Background information
- Also known as: Contortions
- Origin: New York City, U.S.
- Genres: No wave; avant-funk; punk jazz; dance-punk;
- Years active: 1977–2016
- Label: ZE
- Past members: James Chance; George Scott III; Adele Bertei; Jody Harris; Pat Place; Patrick Geoffrois; Richie Harrison; Chiko Hige; Don Christensen; Fred Wells; Lorenzo "Tony" Wyche; Steven Kramer; James Nares;

= James Chance and the Contortions =

American band

James Chance and the Contortions (initially known simply as Contortions, a spin-off group is called James White and the Blacks) was a musical group led by saxophonist and vocalist James Chance, formed in 1977. They were a central act of New York City's downtown no wave music scene in the late 1970s, and were featured on the influential compilation No New York (1978).

==Recording history==
Their first recording, credited solely as Contortions, was on the 1978 compilation, No New York, produced by Brian Eno. The following year, two albums were issued almost simultaneously on ZE Records; Buy and Off White under the moniker James White and the Blacks. The same musicians recorded both records, though none are credited on the album covers. The Contortions appeared in Rosa von Praunheim's film Das Todesmagazin in 1979.
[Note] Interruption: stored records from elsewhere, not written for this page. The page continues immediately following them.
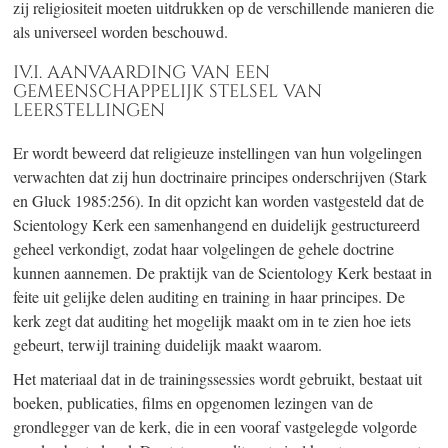
zij religiositeit moeten uitdrukken op de verschillende manieren die
als universeel worden beschouwd.
IV.I. AANVAARDING VAN EEN
GEMEENSCHAPPELIJK STELSEL VAN
LEERSTELLINGEN
Er wordt beweerd dat religieuze instellingen van hun volgelingen
verwachten dat zij hun doctrinaire principes onderschrijven (Stark
en Gluck 1985:256). In dit opzicht kan worden vastgesteld dat de
Scientology Kerk een samenhangend en duidelijk gestructureerd
geheel verkondigt, zodat haar volgelingen de gehele doctrine
kunnen aannemen. De praktijk van de Scientology Kerk bestaat in
feite uit gelijke delen auditing en training in haar principes. De
kerk zegt dat auditing het mogelijk maakt om in te zien hoe iets
gebeurt, terwijl training duidelijk maakt waarom.
Het materiaal dat in de trainingssessies wordt gebruikt, bestaat uit
boeken, publicaties, films en opgenomen lezingen van de
grondlegger van de kerk, die in een vooraf vastgelegde volgorde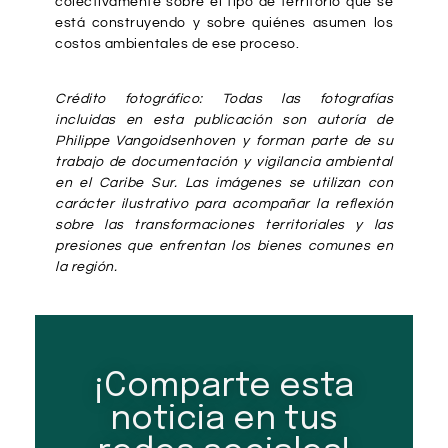
colectivamente sobre el tipo de territorio que se
está construyendo y sobre quiénes asumen los
costos ambientales de ese proceso.
Crédito fotográfico: Todas las fotografías
incluidas en esta publicación son autoría de
Philippe Vangoidsenhoven y forman parte de su
trabajo de documentación y vigilancia ambiental
en el Caribe Sur. Las imágenes se utilizan con
carácter ilustrativo para acompañar la reflexión
sobre las transformaciones territoriales y las
presiones que enfrentan los bienes comunes en
la región.
¡Comparte esta
noticia en tus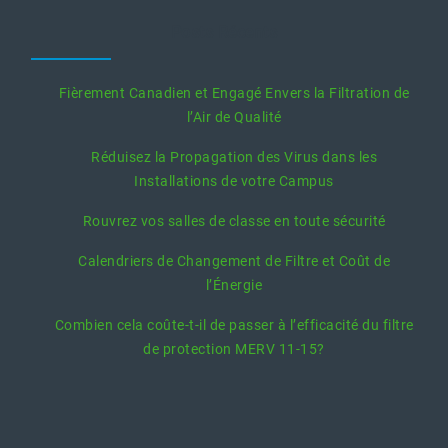
Posts Récents
Fièrement Canadien et Engagé Envers la Filtration de
l’Air de Qualité
Réduisez la Propagation des Virus dans les
Installations de votre Campus
Rouvrez vos salles de classe en toute sécurité
Calendriers de Changement de Filtre et Coût de
l’Énergie
Combien cela coûte-t-il de passer à l’efficacité du filtre
de protection MERV 11-15?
In 2016, Chance released his first single with his original Contortions band in nearly 30 years, titled "Melt Yourself Down". A music video for the single was directed, filmed and animated by 19 year old Dylan Greenberg and is considered the first Contortions music video to make significant use of dramatic digital effects, such as Chance's face being manipulated to appear as if it were melting.

==Band members==
Original Contortions guitarist Pat Place went on to found the group Bush Tetras. Bass player George Scott played with Lydia Lunch and Michael Paumgarten in 8-Eyed Spy. Shortly thereafter, guitarist Jody Harris formed Raybeats with Don Christensen, George Scott III and Pat Irwin. Keyboardist Adele Bertei formed the Bloods, after which she released a solo record, Little Lives, in 1988. In 1979 George Scott toured with John Cale, as documented on the album Sabotage Live. Scott died of a heroin overdose on August 5, 1980. Steven Kramer played organ and percussion in the second incarnation of the Contortions in 1979–80, and later led the Twin Cities MN funk/polka band The Wallets. Some of the members of James White and the Blacks, notably Joseph Bowie, separated from Chance and formed the band Defunkt.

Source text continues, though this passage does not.